§ **TASK GOAL**:
Nothing besides a number belongs in the answer, which is how many lines of the listing contain the string "below".

§ **DATA FOR THE TASK**:
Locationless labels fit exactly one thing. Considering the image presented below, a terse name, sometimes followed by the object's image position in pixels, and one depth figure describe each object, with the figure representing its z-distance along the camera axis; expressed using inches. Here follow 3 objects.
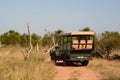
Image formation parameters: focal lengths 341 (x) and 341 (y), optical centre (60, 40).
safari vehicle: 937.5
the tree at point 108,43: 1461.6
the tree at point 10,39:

---

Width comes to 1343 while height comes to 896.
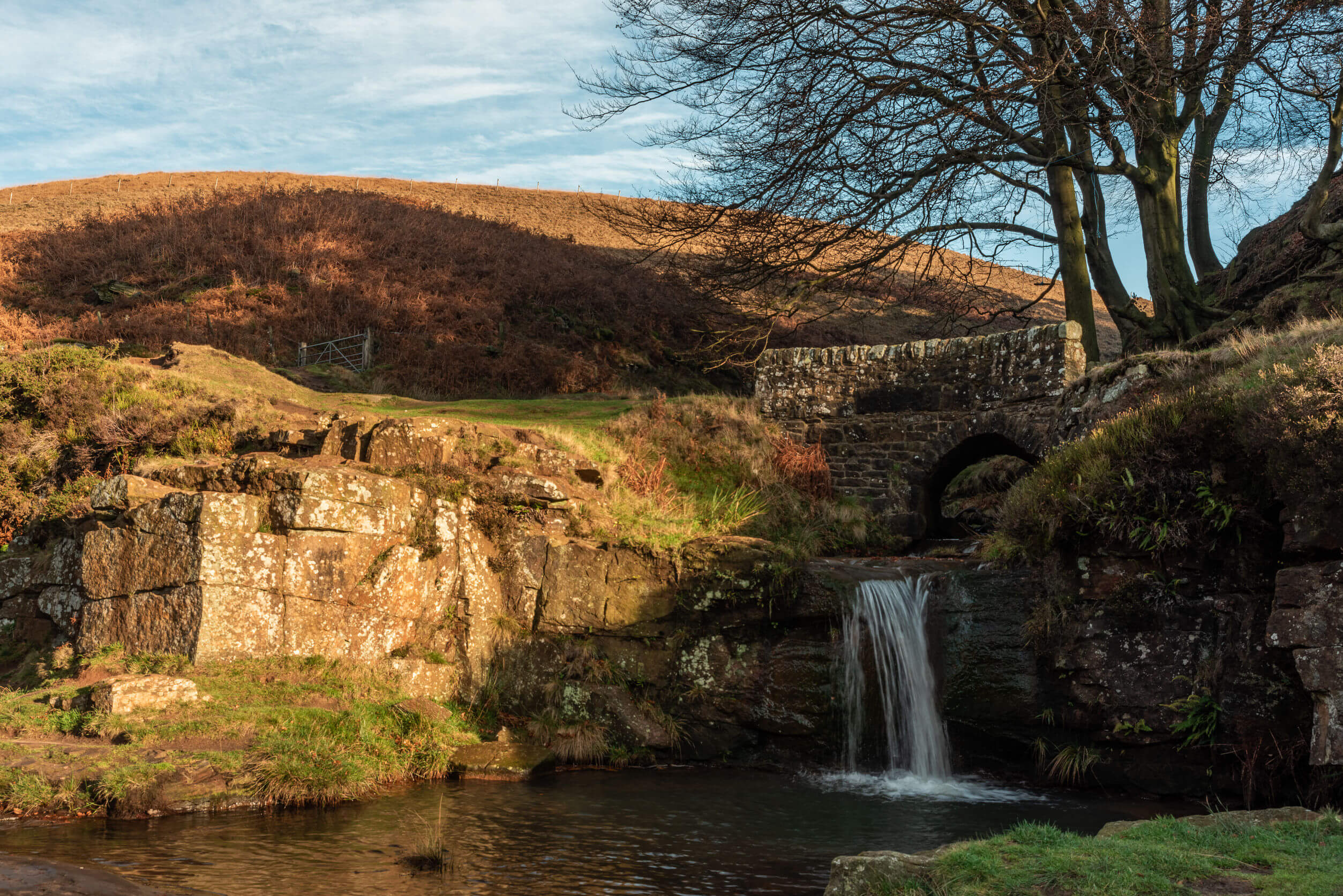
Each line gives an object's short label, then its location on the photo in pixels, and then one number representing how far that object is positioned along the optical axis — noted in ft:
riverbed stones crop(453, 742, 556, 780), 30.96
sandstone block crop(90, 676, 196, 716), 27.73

...

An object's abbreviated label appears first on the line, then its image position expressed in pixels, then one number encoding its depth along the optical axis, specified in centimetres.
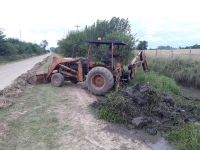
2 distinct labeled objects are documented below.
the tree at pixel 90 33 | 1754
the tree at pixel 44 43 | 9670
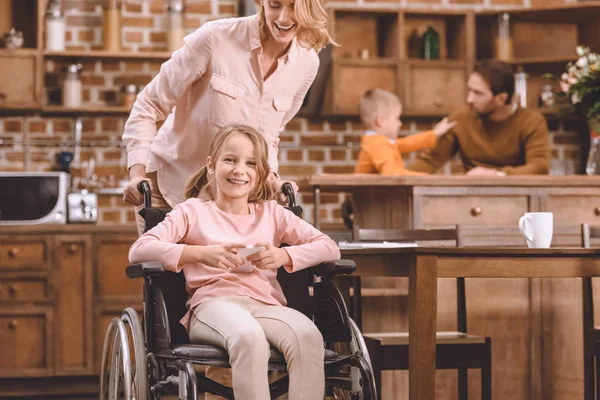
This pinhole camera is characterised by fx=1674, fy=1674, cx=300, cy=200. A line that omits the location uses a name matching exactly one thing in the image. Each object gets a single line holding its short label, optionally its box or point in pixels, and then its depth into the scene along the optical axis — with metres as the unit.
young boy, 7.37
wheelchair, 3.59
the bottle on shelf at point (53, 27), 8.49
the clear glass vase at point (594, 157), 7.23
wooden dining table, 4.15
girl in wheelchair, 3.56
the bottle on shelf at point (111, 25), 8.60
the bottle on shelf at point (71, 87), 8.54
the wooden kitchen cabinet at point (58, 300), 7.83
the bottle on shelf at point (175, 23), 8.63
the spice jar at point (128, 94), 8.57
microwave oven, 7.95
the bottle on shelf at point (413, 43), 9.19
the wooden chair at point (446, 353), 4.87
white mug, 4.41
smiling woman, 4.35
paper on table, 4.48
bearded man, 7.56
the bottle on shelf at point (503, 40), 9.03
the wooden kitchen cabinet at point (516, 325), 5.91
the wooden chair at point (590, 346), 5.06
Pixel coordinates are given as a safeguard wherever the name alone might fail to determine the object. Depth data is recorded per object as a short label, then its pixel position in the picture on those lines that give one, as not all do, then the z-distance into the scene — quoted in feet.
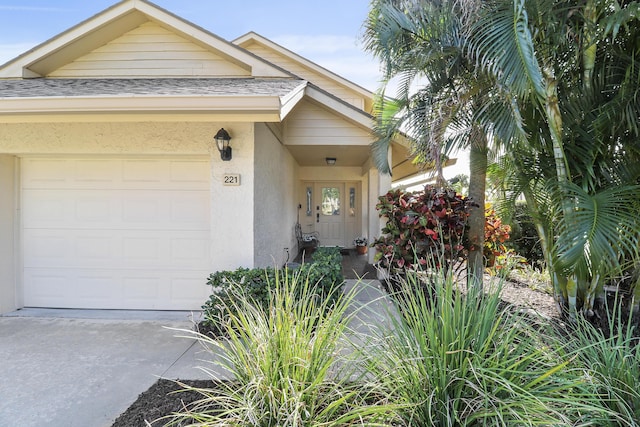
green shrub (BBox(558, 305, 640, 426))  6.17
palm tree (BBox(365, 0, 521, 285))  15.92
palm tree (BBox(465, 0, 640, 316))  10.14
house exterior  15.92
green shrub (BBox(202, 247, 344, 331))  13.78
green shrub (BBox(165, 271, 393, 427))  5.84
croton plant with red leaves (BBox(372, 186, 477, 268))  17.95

§ **REPLY**:
2